━━━━━ DATASET RECORDS ━━━━━

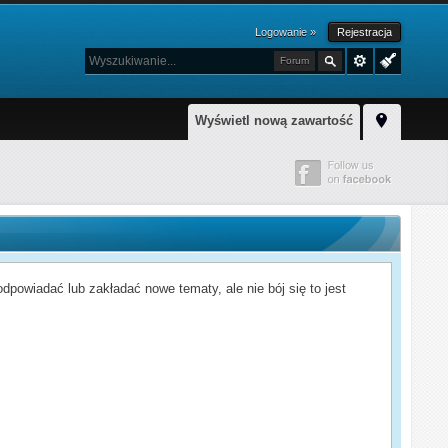
Logowanie »
Rejestracja
Forum
Wyświetl nową zawartość
powiadać lub zakładać nowe tematy, ale nie bój się to jest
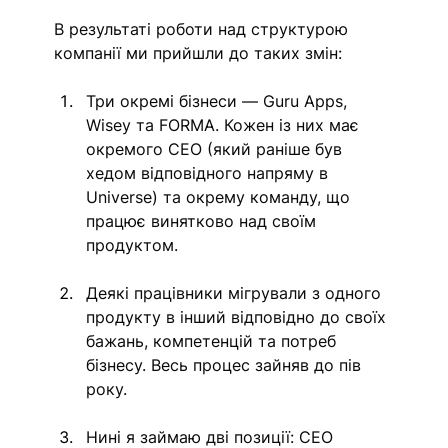
В результаті роботи над структурою 
компанії ми прийшли до таких змін: 
Три окремі бізнеси — Guru Apps, 
Wisey та FORMA. Кожен із них має 
окремого CEO (який раніше був 
хедом відповідного напряму в 
Universe) та окрему команду, що 
працює винятково над своїм 
продуктом. 
Деякі працівники мігрували з одного 
продукту в інший відповідно до своїх 
бажань, компетенцій та потреб 
бізнесу. Весь процес зайняв до пів 
року. 
Нині я займаю дві позиції: СЕО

━━━━━

- _INSTRUCTIONS FOR THE TASK_: Above this task is a listing with pictures in it. Retype only the lines from the one containing "powiadać lub zakładać" through the one containing "працює винятково над своїм", both included, and not the pictures.

- _EXERCISE ANSWER_:
powiadać lub zakładać nowe tematy, ale nie bój się to jest
В результаті роботи над структурою 
компанії ми прийшли до таких змін: 
Три окремі бізнеси — Guru Apps, 
Wisey та FORMA. Кожен із них має 
окремого CEO (який раніше був 
хедом відповідного напряму в 
Universe) та окрему команду, що 
працює винятково над своїм 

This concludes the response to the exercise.